### Übungstext

Richtig, mit Sprache kann ich vieles erkennen, wenn ich denn Sprache erkenne. Genau passend das Zitat von Mandelstam. 

„Mein Wolfshund-Jahrhundert

mich packt's, mich befällt's

doch bin ich nicht wölfischen Bluts“

 Dies ist die Sprache von Hitler und Stalin. "Wolf" und "wölfisches Blut". Du erinnerst Dich an die "Wolfsschanze" , Hitlers Hauptquartier ? Bewußt gewähltes Vokabular aus dieser Zeit. Und doch ist der Wolf ansich kein "Unmensch", wenn man ihn denn zum "Hund" als "Haustier" befördert, ist ein Zusammenleben zumindest möglich.Dann kann man sich auch wieder von seinen Vorfahren, auch wenn es manchmal schwer fällt, distanzieren:doch bin ich nicht wölfischen Bluts....

######

▶ _Arbeitsauftrag 1_: Fasse den Text über das Mandelstam-Zitat in genau zwei Sätzen zusammen.
▶ _Arbeitsauftrag 2_: Führe den Text über das Mandelstam-Zitat im selben Ton fort, und zwar im Anschluss an seinen letzten Satz.
Die Daten stammen aus einer anderen Quelle.

### Inhalt des Datensatzes

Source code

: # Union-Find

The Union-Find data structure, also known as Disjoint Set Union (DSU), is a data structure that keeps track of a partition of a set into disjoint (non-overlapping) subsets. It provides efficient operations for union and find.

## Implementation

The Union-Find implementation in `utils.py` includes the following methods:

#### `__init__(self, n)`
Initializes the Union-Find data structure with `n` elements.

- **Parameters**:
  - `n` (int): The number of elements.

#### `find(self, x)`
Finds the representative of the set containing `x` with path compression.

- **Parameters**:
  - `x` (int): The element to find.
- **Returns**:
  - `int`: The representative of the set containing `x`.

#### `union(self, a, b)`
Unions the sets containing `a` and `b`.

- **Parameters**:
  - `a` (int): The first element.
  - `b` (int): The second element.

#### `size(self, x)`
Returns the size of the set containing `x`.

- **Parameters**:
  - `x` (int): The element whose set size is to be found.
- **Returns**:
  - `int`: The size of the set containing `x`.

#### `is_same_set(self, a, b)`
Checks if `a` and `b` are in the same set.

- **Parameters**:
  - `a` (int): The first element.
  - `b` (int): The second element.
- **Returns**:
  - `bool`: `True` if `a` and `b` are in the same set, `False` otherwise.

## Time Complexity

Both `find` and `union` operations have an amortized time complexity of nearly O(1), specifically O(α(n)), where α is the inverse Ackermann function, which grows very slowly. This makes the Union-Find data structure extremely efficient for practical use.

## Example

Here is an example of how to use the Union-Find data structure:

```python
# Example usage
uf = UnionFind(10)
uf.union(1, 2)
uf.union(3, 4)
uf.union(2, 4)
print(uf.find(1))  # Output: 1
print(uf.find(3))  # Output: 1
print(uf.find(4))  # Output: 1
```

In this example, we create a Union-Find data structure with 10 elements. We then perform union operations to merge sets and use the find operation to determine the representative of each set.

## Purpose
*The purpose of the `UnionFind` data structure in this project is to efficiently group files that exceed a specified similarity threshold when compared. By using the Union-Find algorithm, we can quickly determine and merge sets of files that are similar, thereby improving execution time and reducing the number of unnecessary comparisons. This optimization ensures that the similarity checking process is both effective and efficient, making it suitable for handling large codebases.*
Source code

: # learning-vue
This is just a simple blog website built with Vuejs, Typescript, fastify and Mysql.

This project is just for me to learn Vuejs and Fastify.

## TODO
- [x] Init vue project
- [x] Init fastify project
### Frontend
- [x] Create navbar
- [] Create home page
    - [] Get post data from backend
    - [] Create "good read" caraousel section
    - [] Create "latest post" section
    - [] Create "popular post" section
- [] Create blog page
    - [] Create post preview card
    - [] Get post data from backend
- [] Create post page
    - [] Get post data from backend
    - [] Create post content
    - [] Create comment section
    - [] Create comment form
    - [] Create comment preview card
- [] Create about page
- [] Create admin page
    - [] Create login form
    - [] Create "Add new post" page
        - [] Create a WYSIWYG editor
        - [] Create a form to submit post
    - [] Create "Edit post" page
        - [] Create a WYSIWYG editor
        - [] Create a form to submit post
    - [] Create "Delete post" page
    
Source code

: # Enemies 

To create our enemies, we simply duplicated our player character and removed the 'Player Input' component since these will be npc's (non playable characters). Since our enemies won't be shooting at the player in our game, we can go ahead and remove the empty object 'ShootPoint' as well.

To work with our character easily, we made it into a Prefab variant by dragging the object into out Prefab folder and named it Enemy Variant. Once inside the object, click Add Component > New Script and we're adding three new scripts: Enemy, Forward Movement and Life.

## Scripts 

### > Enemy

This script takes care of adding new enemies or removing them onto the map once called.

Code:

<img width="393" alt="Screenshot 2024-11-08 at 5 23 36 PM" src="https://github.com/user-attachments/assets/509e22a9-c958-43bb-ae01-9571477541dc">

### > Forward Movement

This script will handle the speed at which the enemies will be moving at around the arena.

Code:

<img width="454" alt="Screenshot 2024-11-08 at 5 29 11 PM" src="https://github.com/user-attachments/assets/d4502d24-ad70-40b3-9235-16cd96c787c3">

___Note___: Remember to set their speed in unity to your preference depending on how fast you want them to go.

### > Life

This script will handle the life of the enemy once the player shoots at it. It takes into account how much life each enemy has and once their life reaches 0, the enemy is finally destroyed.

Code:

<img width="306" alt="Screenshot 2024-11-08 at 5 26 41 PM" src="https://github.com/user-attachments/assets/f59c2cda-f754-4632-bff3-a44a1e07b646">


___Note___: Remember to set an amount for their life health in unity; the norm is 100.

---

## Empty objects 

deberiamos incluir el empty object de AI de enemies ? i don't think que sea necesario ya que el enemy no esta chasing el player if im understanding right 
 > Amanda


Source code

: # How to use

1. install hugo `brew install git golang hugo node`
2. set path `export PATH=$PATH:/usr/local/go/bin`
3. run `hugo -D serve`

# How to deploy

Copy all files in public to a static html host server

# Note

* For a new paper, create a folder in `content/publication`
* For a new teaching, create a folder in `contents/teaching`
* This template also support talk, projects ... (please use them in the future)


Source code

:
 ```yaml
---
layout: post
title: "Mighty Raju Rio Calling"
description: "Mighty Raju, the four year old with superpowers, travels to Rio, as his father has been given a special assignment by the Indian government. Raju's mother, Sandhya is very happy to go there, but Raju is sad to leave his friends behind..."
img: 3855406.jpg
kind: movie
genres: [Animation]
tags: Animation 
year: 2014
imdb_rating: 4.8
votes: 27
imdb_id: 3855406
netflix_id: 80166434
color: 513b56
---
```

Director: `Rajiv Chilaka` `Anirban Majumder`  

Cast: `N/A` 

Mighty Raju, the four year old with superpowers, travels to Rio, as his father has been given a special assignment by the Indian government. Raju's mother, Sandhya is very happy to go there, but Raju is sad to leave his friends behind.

######

▶ _Schriftliche Antwort 1_: Der Text deutet ein Zitat von Mandelstam über das „Wolfshund-Jahrhundert“ als Sprache von Hitler und Stalin und verweist dabei auf die Wörter „Wolf“ und „wölfisches Blut“ sowie auf Hitlers Hauptquartier „Wolfsschanze“. Zugleich hält er fest, dass ein Zusammenleben mit dem Wolf möglich ist, wenn man ihn zum Hund als Haustier befördert, und dass man sich dann von seinen Vorfahren distanzieren kann.

▶ _Schriftliche Antwort 2_:
Einen Satz noch zu Brecht. Ich darf Dich mal zitieren : "erst müssen meine Grundbedürfnisse gedeckt sein, dann kann ich mich meinem Umfeld zuwenden und sehen, wo ich Verantwortung übernehmen kann/muss....."?

Ja, das ist in diesem Satz sicherlich auch enthalten, aber ich glaube, daß Brecht hier mal wieder die Doppelmoral in der Gesellschaft anspricht - wobei er sich selber vielleicht nicht mal ausnimmt, denn er war ja ein sehr genußsüchtiger Mensch. Erst kommt das Fressen, der Genuß...und wenn dies dann der Moral widerspricht....egal, um die kümmern wir uns wieder, wenn wir satt sind. Also gebt uns erstmal zu fressen (und die Freiheit) - dies habe ich übrigens nur für mich mit eingeführt - denn das habt "ihr da oben" ja und haltet die Moral auch nicht sehr hoch. Wobei die Definition der Moral erstmal zweitrangig ist -  ein mir nicht bekannter Mensch soll mal gesagt haben: Moral ist immer jenes Maß an Anständigkeit, das gerade modern ist.

 

 

 Macheath, Jenny und Chor

Macheath:
 
1
Ihr Herrn, die ihr uns lehrt, wie man brav leben
Und Sünd und Missetat vermeiden kann
Zuerst müßt ihr uns was zu fressen geben
Dann könnt ihr reden: damit fängt es an.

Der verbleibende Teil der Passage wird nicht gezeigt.